======== GIVEN INFORMATION

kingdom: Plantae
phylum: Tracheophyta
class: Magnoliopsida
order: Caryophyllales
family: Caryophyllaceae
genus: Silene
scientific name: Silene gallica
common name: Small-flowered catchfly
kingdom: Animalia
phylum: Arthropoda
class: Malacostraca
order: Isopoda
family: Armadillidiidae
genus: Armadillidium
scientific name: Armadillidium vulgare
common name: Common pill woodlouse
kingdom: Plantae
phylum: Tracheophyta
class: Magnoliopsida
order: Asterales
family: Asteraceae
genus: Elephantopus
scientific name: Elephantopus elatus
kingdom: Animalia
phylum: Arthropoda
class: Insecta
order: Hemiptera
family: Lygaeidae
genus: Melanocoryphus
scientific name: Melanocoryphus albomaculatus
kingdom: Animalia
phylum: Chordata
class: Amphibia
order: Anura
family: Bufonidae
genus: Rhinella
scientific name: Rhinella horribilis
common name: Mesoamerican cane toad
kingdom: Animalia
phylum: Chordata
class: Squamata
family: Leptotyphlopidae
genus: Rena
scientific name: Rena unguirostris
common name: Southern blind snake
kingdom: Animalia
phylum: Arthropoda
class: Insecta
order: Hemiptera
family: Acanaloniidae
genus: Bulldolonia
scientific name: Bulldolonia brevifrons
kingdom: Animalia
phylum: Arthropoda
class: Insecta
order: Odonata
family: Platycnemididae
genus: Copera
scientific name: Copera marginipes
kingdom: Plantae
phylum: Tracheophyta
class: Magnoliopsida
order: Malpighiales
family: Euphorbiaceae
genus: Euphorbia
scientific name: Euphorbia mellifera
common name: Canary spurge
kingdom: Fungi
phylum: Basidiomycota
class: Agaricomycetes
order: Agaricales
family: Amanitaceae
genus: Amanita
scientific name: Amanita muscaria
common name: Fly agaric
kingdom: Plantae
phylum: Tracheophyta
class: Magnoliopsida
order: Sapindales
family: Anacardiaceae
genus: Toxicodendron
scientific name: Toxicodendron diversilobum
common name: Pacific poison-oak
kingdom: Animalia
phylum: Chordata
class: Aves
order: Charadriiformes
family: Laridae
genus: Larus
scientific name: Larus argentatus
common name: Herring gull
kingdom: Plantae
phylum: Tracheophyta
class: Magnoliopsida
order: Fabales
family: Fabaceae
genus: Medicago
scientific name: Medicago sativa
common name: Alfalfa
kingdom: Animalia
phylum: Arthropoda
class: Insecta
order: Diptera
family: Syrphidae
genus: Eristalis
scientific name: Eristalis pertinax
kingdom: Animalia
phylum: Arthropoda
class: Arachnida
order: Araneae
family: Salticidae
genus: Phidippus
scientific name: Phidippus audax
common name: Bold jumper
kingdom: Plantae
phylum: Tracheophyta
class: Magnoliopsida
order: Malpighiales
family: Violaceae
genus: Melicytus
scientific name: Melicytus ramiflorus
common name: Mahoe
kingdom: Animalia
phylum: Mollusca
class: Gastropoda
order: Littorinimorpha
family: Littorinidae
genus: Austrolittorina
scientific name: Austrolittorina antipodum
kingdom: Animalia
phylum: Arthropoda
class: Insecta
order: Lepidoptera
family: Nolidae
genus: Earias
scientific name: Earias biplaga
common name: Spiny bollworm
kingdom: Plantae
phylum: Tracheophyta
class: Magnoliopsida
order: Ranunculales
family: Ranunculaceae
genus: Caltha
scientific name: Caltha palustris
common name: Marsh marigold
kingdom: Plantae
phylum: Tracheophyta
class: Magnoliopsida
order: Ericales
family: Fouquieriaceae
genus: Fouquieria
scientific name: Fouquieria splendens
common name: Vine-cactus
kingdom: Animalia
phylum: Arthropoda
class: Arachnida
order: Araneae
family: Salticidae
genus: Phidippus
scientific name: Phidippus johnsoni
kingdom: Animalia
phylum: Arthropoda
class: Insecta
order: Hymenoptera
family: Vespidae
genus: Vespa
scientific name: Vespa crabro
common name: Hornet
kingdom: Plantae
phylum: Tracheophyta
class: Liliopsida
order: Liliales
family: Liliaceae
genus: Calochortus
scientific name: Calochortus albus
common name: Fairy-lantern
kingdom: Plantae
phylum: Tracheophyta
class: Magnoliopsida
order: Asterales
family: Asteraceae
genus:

================

- [INSTRUCTIONS FOR THE TASK] Copy all of the rows above line for line, changing nothing.

- [EXERCISE RESULT]
kingdom: Plantae
phylum: Tracheophyta
class: Magnoliopsida
order: Caryophyllales
family: Caryophyllaceae
genus: Silene
scientific name: Silene gallica
common name: Small-flowered catchfly
kingdom: Animalia
phylum: Arthropoda
class: Malacostraca
order: Isopoda
family: Armadillidiidae
genus: Armadillidium
scientific name: Armadillidium vulgare
common name: Common pill woodlouse
kingdom: Plantae
phylum: Tracheophyta
class: Magnoliopsida
order: Asterales
family: Asteraceae
genus: Elephantopus
scientific name: Elephantopus elatus
kingdom: Animalia
phylum: Arthropoda
class: Insecta
order: Hemiptera
family: Lygaeidae
genus: Melanocoryphus
scientific name: Melanocoryphus albomaculatus
kingdom: Animalia
phylum: Chordata
class: Amphibia
order: Anura
family: Bufonidae
genus: Rhinella
scientific name: Rhinella horribilis
common name: Mesoamerican cane toad
kingdom: Animalia
phylum: Chordata
class: Squamata
family: Leptotyphlopidae
genus: Rena
scientific name: Rena unguirostris
common name: Southern blind snake
kingdom: Animalia
phylum: Arthropoda
class: Insecta
order: Hemiptera
family: Acanaloniidae
genus: Bulldolonia
scientific name: Bulldolonia brevifrons
kingdom: Animalia
phylum: Arthropoda
class: Insecta
order: Odonata
family: Platycnemididae
genus: Copera
scientific name: Copera marginipes
kingdom: Plantae
phylum: Tracheophyta
class: Magnoliopsida
order: Malpighiales
family: Euphorbiaceae
genus: Euphorbia
scientific name: Euphorbia mellifera
common name: Canary spurge
kingdom: Fungi
phylum: Basidiomycota
class: Agaricomycetes
order: Agaricales
family: Amanitaceae
genus: Amanita
scientific name: Amanita muscaria
common name: Fly agaric
kingdom: Plantae
phylum: Tracheophyta
class: Magnoliopsida
order: Sapindales
family: Anacardiaceae
genus: Toxicodendron
scientific name: Toxicodendron diversilobum
common name: Pacific poison-oak
kingdom: Animalia
phylum: Chordata
class: Aves
order: Charadriiformes
family: Laridae
genus: Larus
scientific name: Larus argentatus
common name: Herring gull
kingdom: Plantae
phylum: Tracheophyta
class: Magnoliopsida
order: Fabales
family: Fabaceae
genus: Medicago
scientific name: Medicago sativa
common name: Alfalfa
kingdom: Animalia
phylum: Arthropoda
class: Insecta
order: Diptera
family: Syrphidae
genus: Eristalis
scientific name: Eristalis pertinax
kingdom: Animalia
phylum: Arthropoda
class: Arachnida
order: Araneae
family: Salticidae
genus: Phidippus
scientific name: Phidippus audax
common name: Bold jumper
kingdom: Plantae
phylum: Tracheophyta
class: Magnoliopsida
order: Malpighiales
family: Violaceae
genus: Melicytus
scientific name: Melicytus ramiflorus
common name: Mahoe
kingdom: Animalia
phylum: Mollusca
class: Gastropoda
order: Littorinimorpha
family: Littorinidae
genus: Austrolittorina
scientific name: Austrolittorina antipodum
kingdom: Animalia
phylum: Arthropoda
class: Insecta
order: Lepidoptera
family: Nolidae
genus: Earias
scientific name: Earias biplaga
common name: Spiny bollworm
kingdom: Plantae
phylum: Tracheophyta
class: Magnoliopsida
order: Ranunculales
family: Ranunculaceae
genus: Caltha
scientific name: Caltha palustris
common name: Marsh marigold
kingdom: Plantae
phylum: Tracheophyta
class: Magnoliopsida
order: Ericales
family: Fouquieriaceae
genus: Fouquieria
scientific name: Fouquieria splendens
common name: Vine-cactus
kingdom: Animalia
phylum: Arthropoda
class: Arachnida
order: Araneae
family: Salticidae
genus: Phidippus
scientific name: Phidippus johnsoni
kingdom: Animalia
phylum: Arthropoda
class: Insecta
order: Hymenoptera
family: Vespidae
genus: Vespa
scientific name: Vespa crabro
common name: Hornet
kingdom: Plantae
phylum: Tracheophyta
class: Liliopsida
order: Liliales
family: Liliaceae
genus: Calochortus
scientific name: Calochortus albus
common name: Fairy-lantern
kingdom: Plantae
phylum: Tracheophyta
class: Magnoliopsida
order: Asterales
family: Asteraceae
genus:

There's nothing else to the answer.